Objective ▸ Please write out every line of the items below again, with each word, number, and punctuation mark unchanged.

Data supplied ▸

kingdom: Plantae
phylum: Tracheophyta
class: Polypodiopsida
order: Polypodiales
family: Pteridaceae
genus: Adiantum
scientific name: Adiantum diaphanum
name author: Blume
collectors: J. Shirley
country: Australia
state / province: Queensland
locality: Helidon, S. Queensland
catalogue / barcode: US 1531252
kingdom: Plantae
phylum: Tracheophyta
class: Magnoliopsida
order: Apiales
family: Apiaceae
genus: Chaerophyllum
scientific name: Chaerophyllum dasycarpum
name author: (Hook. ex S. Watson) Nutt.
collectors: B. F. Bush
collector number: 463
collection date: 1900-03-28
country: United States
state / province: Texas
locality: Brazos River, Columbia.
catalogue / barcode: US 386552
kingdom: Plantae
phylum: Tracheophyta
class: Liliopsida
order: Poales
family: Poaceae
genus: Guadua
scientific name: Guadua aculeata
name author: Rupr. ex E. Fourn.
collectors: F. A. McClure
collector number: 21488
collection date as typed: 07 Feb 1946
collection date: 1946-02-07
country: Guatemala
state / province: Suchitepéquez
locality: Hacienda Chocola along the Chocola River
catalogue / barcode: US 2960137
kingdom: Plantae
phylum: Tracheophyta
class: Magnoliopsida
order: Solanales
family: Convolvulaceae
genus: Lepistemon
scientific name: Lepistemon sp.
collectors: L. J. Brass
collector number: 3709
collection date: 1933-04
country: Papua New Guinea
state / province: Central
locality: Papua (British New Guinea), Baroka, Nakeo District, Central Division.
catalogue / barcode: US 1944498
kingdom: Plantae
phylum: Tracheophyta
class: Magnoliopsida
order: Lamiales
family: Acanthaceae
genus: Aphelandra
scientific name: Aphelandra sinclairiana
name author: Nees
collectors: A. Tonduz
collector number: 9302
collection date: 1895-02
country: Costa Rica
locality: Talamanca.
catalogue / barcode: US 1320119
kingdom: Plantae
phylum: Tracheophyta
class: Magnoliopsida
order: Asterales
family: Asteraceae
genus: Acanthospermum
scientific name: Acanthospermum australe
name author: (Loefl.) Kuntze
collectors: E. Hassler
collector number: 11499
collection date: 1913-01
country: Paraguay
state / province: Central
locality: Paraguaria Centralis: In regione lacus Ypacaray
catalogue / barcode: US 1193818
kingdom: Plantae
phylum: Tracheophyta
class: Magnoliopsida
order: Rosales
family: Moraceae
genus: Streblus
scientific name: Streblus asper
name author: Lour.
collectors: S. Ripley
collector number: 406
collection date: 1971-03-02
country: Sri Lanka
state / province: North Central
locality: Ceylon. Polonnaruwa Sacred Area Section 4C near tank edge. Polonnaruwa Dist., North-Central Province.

Task solution ▸
kingdom: Plantae
phylum: Tracheophyta
class: Polypodiopsida
order: Polypodiales
family: Pteridaceae
genus: Adiantum
scientific name: Adiantum diaphanum
name author: Blume
collectors: J. Shirley
country: Australia
state / province: Queensland
locality: Helidon, S. Queensland
catalogue / barcode: US 1531252
kingdom: Plantae
phylum: Tracheophyta
class: Magnoliopsida
order: Apiales
family: Apiaceae
genus: Chaerophyllum
scientific name: Chaerophyllum dasycarpum
name author: (Hook. ex S. Watson) Nutt.
collectors: B. F. Bush
collector number: 463
collection date: 1900-03-28
country: United States
state / province: Texas
locality: Brazos River, Columbia.
catalogue / barcode: US 386552
kingdom: Plantae
phylum: Tracheophyta
class: Liliopsida
order: Poales
family: Poaceae
genus: Guadua
scientific name: Guadua aculeata
name author: Rupr. ex E. Fourn.
collectors: F. A. McClure
collector number: 21488
collection date as typed: 07 Feb 1946
collection date: 1946-02-07
country: Guatemala
state / province: Suchitepéquez
locality: Hacienda Chocola along the Chocola River
catalogue / barcode: US 2960137
kingdom: Plantae
phylum: Tracheophyta
class: Magnoliopsida
order: Solanales
family: Convolvulaceae
genus: Lepistemon
scientific name: Lepistemon sp.
collectors: L. J. Brass
collector number: 3709
collection date: 1933-04
country: Papua New Guinea
state / province: Central
locality: Papua (British New Guinea), Baroka, Nakeo District, Central Division.
catalogue / barcode: US 1944498
kingdom: Plantae
phylum: Tracheophyta
class: Magnoliopsida
order: Lamiales
family: Acanthaceae
genus: Aphelandra
scientific name: Aphelandra sinclairiana
name author: Nees
collectors: A. Tonduz
collector number: 9302
collection date: 1895-02
country: Costa Rica
locality: Talamanca.
catalogue / barcode: US 1320119
kingdom: Plantae
phylum: Tracheophyta
class: Magnoliopsida
order: Asterales
family: Asteraceae
genus: Acanthospermum
scientific name: Acanthospermum australe
name author: (Loefl.) Kuntze
collectors: E. Hassler
collector number: 11499
collection date: 1913-01
country: Paraguay
state / province: Central
locality: Paraguaria Centralis: In regione lacus Ypacaray
catalogue / barcode: US 1193818
kingdom: Plantae
phylum: Tracheophyta
class: Magnoliopsida
order: Rosales
family: Moraceae
genus: Streblus
scientific name: Streblus asper
name author: Lour.
collectors: S. Ripley
collector number: 406
collection date: 1971-03-02
country: Sri Lanka
state / province: North Central
locality: Ceylon. Polonnaruwa Sacred Area Section 4C near tank edge. Polonnaruwa Dist., North-Central Province.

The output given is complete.